Charlotte H. Matthews (2012) não chancela de todo, porém, a ideia de que Nísia teria cometido uma espécie de “travessura literária”, na acepção de Pallares-Burke, muito menos “plágio” ou coisa que o valha. Para essa estudiosa inglesa, parece improvável que Nísia Floresta acreditasse genuinamente que o texto fosse obra de Mary Wollstonecraft, sublinhando, aliás, que foram os seus biógrafos que mais peremptoriamente atribuíram ao livro A vindication of the rights of woman a procedência de Direitos das mulheres e injustiça dos homens (cf. p. 20).
De mais a mais, é preciso ter clareza, contudo, de que a originalidade é um fenômeno da modernidade romântica - “o moderno furor de originalidade”, de que muito se ria Friedrich Nietzsche (2008, p. 221-222; cf. Leyla PERRONE-MOISÉS, 1998, p. 9-10) -; e o plágio, prática demasiado corriqueira no período setecentista europeu, então equivalente à mera imitação, não consubstanciava modalidade de ilícito nem moral, tampouco penal. Tal percepção se faz exigir aqui como modo de deprimir pedagogicamente “a volúpia tão brasileira de denunciar plágios, só igualada pela de reivindicar primazias”, nas palavras de um falecido crítico (Antonio CANDIDO, 1993, p. 211).

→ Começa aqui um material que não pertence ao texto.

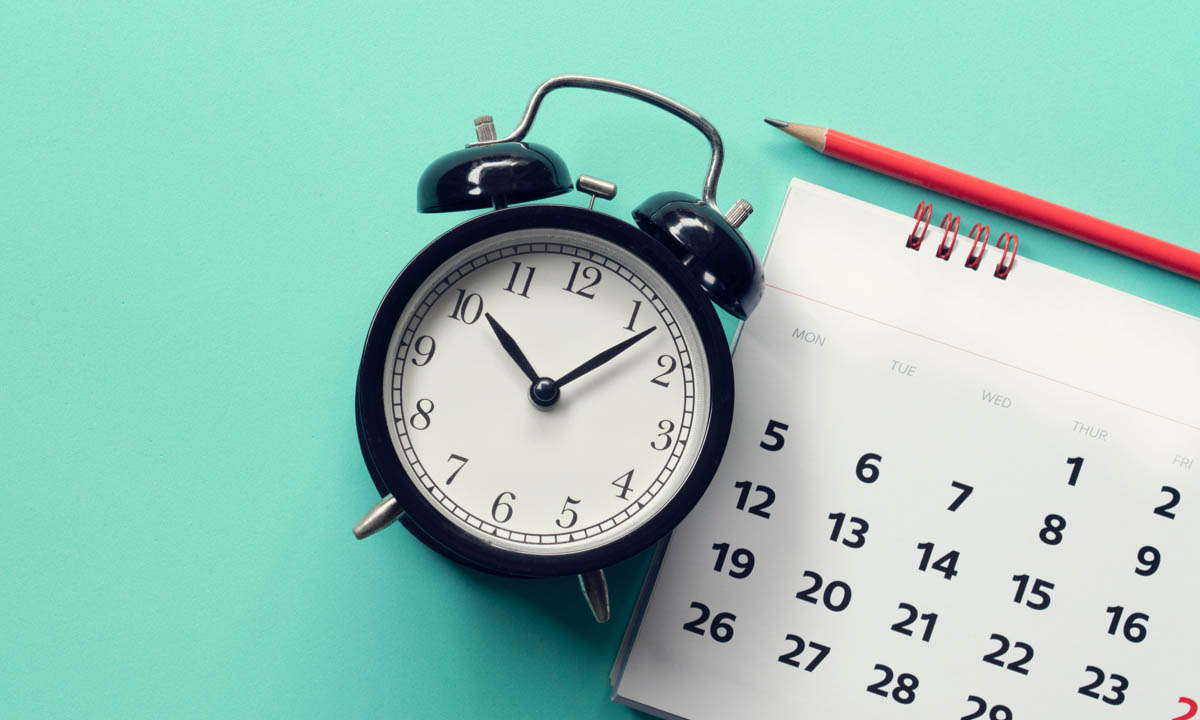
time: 10:07
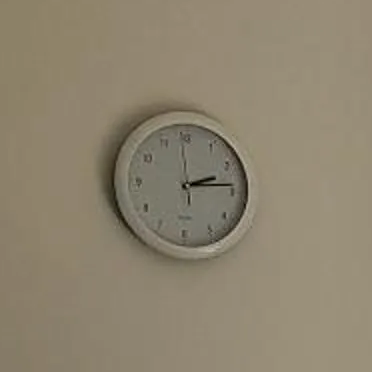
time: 2:13
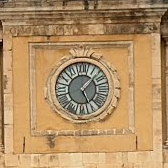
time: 5:07
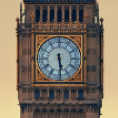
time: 5:29
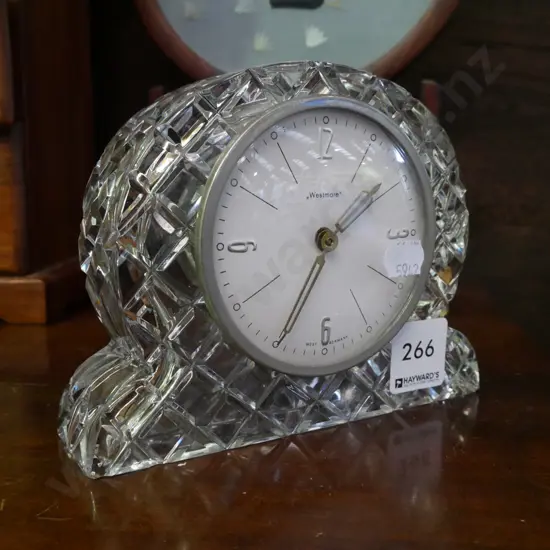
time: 1:34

Às interrogações que a essa altura parecem se impor, frutos da curiosidade ou do desconcerto no que concernem às razões de se conceder a outra figura a autoria de obra original alheia, Pallares-Burke (1996b) divisa duas respostas objetivas, razoavelmente admissíveis enquanto potenciais razões da jovem tradutora:
[...] de um lado, prestava homenagem à mulher intrépida, admirável e pouco reconhecida que era Mary [Wollstonecraft]; de outro, conferia ao texto a autoridade gozada pelas idéias e hábitos ingleses que, como atesta um neologismo da época, “londonizam nossa terra”. Se, no entender de Nísia, Wollstonecraft não era suficientemente revolucionária no seu escrito, era provavelmente famosa e polêmica o suficiente para garantir público interessado em ouvi-la. Sophia, figura a esta altura esquecida até mesmo na Europa, é que teria, no entanto, mensagem importante para os brasileiros. Ao fazer de Wollstonecraft a autora do Woman not Inferior to Man, Nísia estava, de certo modo, a dizer que esta era a obra que mais condizia com alguém que desafiara tão arrojada e revolucionariamente as convenções sociais (p. 186-187 [ortografia e destaque preservados como no original]).
Com o argumento acima, Charlotte H. Matthews (cf. 2012, p. 20-23) parece estar de pleno acordo, diga-se de passagem. Assim, mais do que comprometer a honestidade do primeiro esforço intelectual de Nísia Floresta, a descoberta da genuína procedência de Direitos das mulheres e injustiça dos homens, nos idos da década de 1990, algo ainda recente à vista de sua minguada influência sobre estudos posteriores, tem o condão de alargar em mais um século o cânone ocidental do ideário se não feminista propriamente dito, em todo caso da luta, no campo literário, pela igualdade entre os sexos - ainda hoje por se efetivar em ambos os hemisférios -, para os quais uma brasileira nordestina de reconhecido talento, sobretudo além-mar, com o seu modo de ser e também a sua obra (mesmo quando “alheia”), deu vigoroso impulso nessa direção.